• _Given data_:
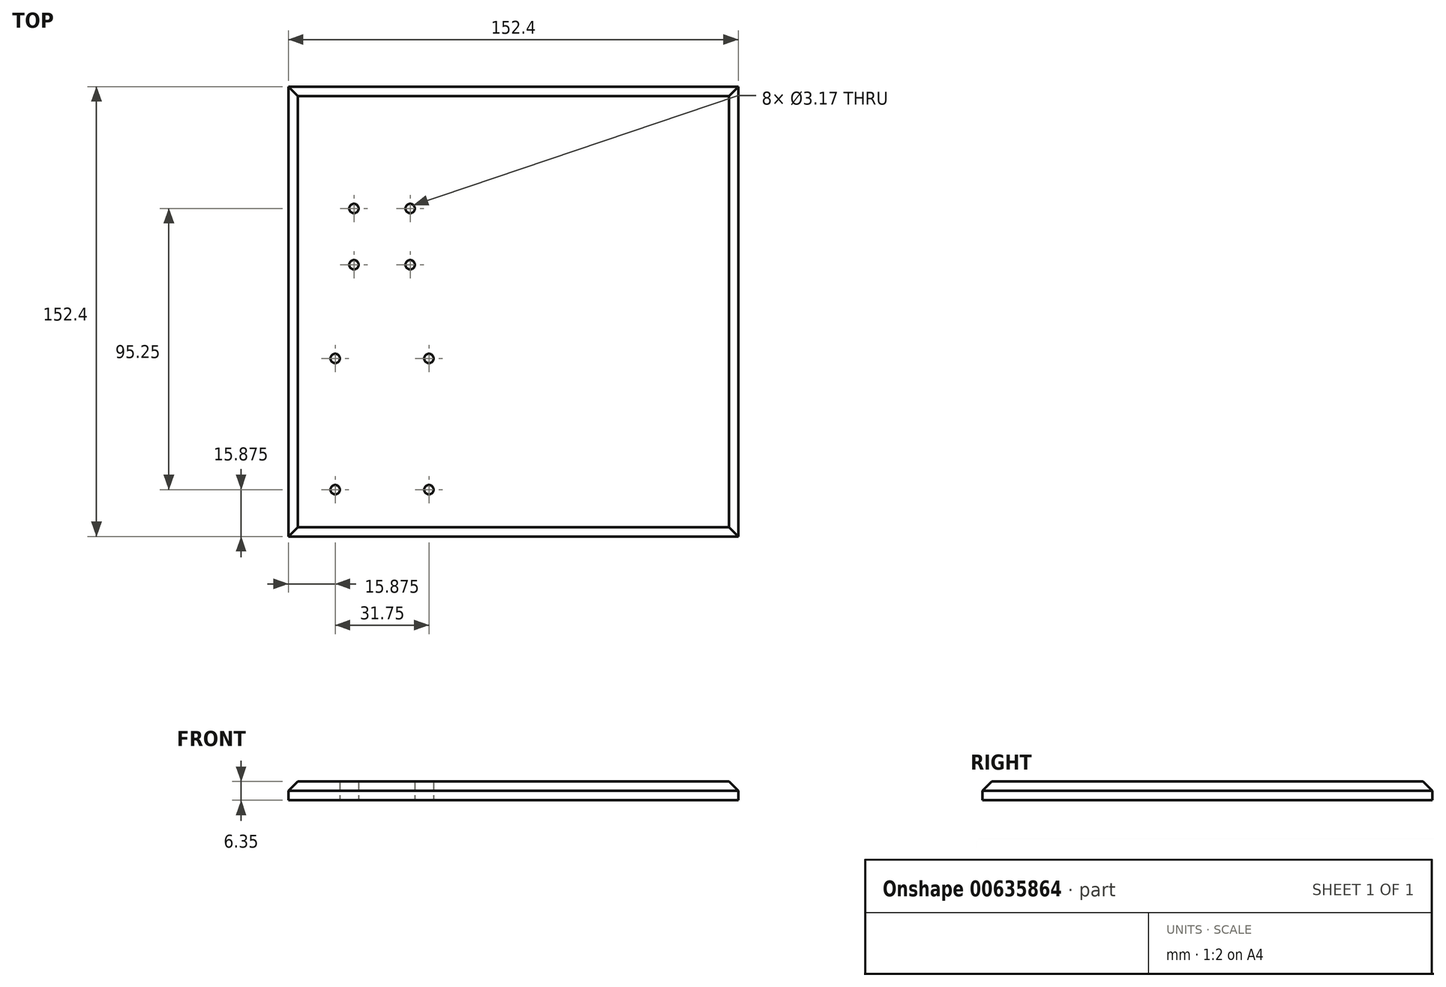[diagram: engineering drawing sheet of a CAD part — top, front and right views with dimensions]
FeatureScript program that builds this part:
annotation { "Feature Type Name" : "Feature", "Feature Type Description" : "" }
export const myFeature = defineFeature(function(context is Context, id is Id, definition is map)
    precondition{}
    {
        {
            var Q0;
            Q0=qCreatedBy(makeId("Top.planeOp"),FACE);
            var sketch = newSketch(context, id + "F0", { "sketchPlane" : qUnion([Q0])});
            skLineSegment(sketch, "E0.bottom", {"start": v(0, 0) * mm, "end": v(152.4, 0) * mm});
            skLineSegment(sketch, "E0.top", {"start": v(0, 152.4) * mm, "end": v(152.4, 152.4) * mm});
            skLineSegment(sketch, "E0.left", {"start": v(0, 0) * mm, "end": v(0, 152.4) * mm});
            skLineSegment(sketch, "E0.right", {"start": v(152.4, 0) * mm, "end": v(152.4, 152.4) * mm});
            skLineSegment(sketch, "E1", {"start": v(0, 12.7) * mm, "end": v(12.7, 12.7) * mm, "construction": true});
            skLineSegment(sketch, "E2", {"start": v(12.7, 12.7) * mm, "end": v(12.7, 0) * mm, "construction": true});
            skLineSegment(sketch, "E3.bottom", {"start": v(12.7, 12.7) * mm, "end": v(50.8, 12.7) * mm, "construction": true});
            skLineSegment(sketch, "E3.top", {"start": v(12.7, 63.5) * mm, "end": v(50.8, 63.5) * mm, "construction": true});
            skLineSegment(sketch, "E3.left", {"start": v(12.7, 12.7) * mm, "end": v(12.7, 63.5) * mm, "construction": true});
            skLineSegment(sketch, "E3.right", {"start": v(50.8, 12.7) * mm, "end": v(50.8, 63.5) * mm, "construction": true});
            skLineSegment(sketch, "E4", {"start": v(12.7, 60.33) * mm, "end": v(15.87, 60.33) * mm, "construction": true});
            skLineSegment(sketch, "E5", {"start": v(15.88, 60.33) * mm, "end": v(15.88, 63.5) * mm, "construction": true});
            skLineSegment(sketch, "E6", {"start": v(12.7, 15.88) * mm, "end": v(15.87, 15.88) * mm, "construction": true});
            skLineSegment(sketch, "E7", {"start": v(15.88, 15.88) * mm, "end": v(15.88, 12.7) * mm, "construction": true});
            skLineSegment(sketch, "E8", {"start": v(47.63, 12.7) * mm, "end": v(47.63, 15.88) * mm, "construction": true});
            skLineSegment(sketch, "E9", {"start": v(47.62, 15.88) * mm, "end": v(50.8, 15.88) * mm, "construction": true});
            skLineSegment(sketch, "E10", {"start": v(47.63, 63.5) * mm, "end": v(47.63, 60.33) * mm, "construction": true});
            skLineSegment(sketch, "E11", {"start": v(47.62, 60.33) * mm, "end": v(50.8, 60.33) * mm, "construction": true});
            skCircle(sketch, "E12", {"center": v(15.87, 60.33) * mm, "radius": 1.59 * mm});
            skCircle(sketch, "E13", {"center": v(15.87, 15.88) * mm, "radius": 1.59 * mm});
            skCircle(sketch, "E14", {"center": v(47.62, 15.88) * mm, "radius": 1.59 * mm});
            skCircle(sketch, "E15", {"center": v(47.62, 60.33) * mm, "radius": 1.59 * mm});
            skLineSegment(sketch, "E16.bottom", {"start": v(19.05, 88.9) * mm, "end": v(44.45, 88.9) * mm, "construction": true});
            skLineSegment(sketch, "E16.top", {"start": v(19.05, 114.3) * mm, "end": v(44.45, 114.3) * mm, "construction": true});
            skLineSegment(sketch, "E16.left", {"start": v(19.05, 88.9) * mm, "end": v(19.05, 114.3) * mm, "construction": true});
            skLineSegment(sketch, "E16.right", {"start": v(44.45, 88.9) * mm, "end": v(44.45, 114.3) * mm, "construction": true});
            skLineSegment(sketch, "E17", {"start": v(19.05, 101.6) * mm, "end": v(44.45, 101.6) * mm, "construction": true});
            skLineSegment(sketch, "E18", {"start": v(41.28, 88.9) * mm, "end": v(41.28, 92.08) * mm, "construction": true});
            skLineSegment(sketch, "E19", {"start": v(41.28, 92.08) * mm, "end": v(44.45, 92.08) * mm, "construction": true});
            skLineSegment(sketch, "E20", {"start": v(19.05, 92.08) * mm, "end": v(22.23, 92.08) * mm, "construction": true});
            skLineSegment(sketch, "E21", {"start": v(22.22, 92.08) * mm, "end": v(22.22, 88.9) * mm, "construction": true});
            skLineSegment(sketch, "E22", {"start": v(19.05, 111.13) * mm, "end": v(22.23, 111.13) * mm, "construction": true});
            skLineSegment(sketch, "E23", {"start": v(22.22, 111.13) * mm, "end": v(22.22, 114.3) * mm, "construction": true});
            skLineSegment(sketch, "E24", {"start": v(44.45, 111.13) * mm, "end": v(41.28, 111.13) * mm, "construction": true});
            skLineSegment(sketch, "E25", {"start": v(41.28, 111.13) * mm, "end": v(41.28, 114.3) * mm, "construction": true});
            skCircle(sketch, "E26", {"center": v(22.23, 111.13) * mm, "radius": 1.59 * mm});
            skCircle(sketch, "E27", {"center": v(41.28, 111.13) * mm, "radius": 1.59 * mm});
            skCircle(sketch, "E28", {"center": v(22.23, 92.08) * mm, "radius": 1.59 * mm});
            skCircle(sketch, "E29", {"center": v(41.28, 92.08) * mm, "radius": 1.59 * mm});
            skLineSegment(sketch, "E30", {"start": v(31.75, 88.9) * mm, "end": v(31.75, 63.5) * mm, "construction": true});
            skSolve(sketch);
        }
        {
            var Q0;
            Q0=makeQuery(id+"F0.imprint","IMPRINT",FACE,{"disambiguationData":[TD([[makeQuery(id+"F0.imprint","IMPRINT",EDGE,{"derivedFrom":sQuery(id+"F0.wireOp",EDGE,"E0.bottom")}),1.0]])]});
            extrude(context, id + "F1", {"entities" : qUnion([Q0]), "depth" : 6.35 * mm, "offsetDistance" : 25.4 * mm});
        }
        {
            var Q0;
            Q0=makeQuery(id+"F1.opExtrude","CAP_EDGE",EDGE,{"disambiguationData":[OSD([sQuery(id+"F0.wireOp",EDGE,"E0.left")])],"isStart":false});
            var Q1;
            Q1=makeQuery(id+"F1.opExtrude","CAP_EDGE",EDGE,{"disambiguationData":[OSD([sQuery(id+"F0.wireOp",EDGE,"E0.bottom")])],"isStart":false});
            var Q2;
            Q2=makeQuery(id+"F1.opExtrude","CAP_EDGE",EDGE,{"disambiguationData":[OSD([sQuery(id+"F0.wireOp",EDGE,"E0.right")])],"isStart":false});
            var Q3;
            Q3=makeQuery(id+"F1.opExtrude","CAP_EDGE",EDGE,{"disambiguationData":[OSD([sQuery(id+"F0.wireOp",EDGE,"E0.top")])],"isStart":false});
            chamfer(context, id + "F2", {"entities" : qUnion([Q0, Q1, Q2, Q3]), "width" : 3.17 * mm, "tangentPropagation" : true});
        }
    });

• _Goal of the exercise_:
Count how many lines in the records contain the string "wireOp", and reply with only that number.

• _Output_:
5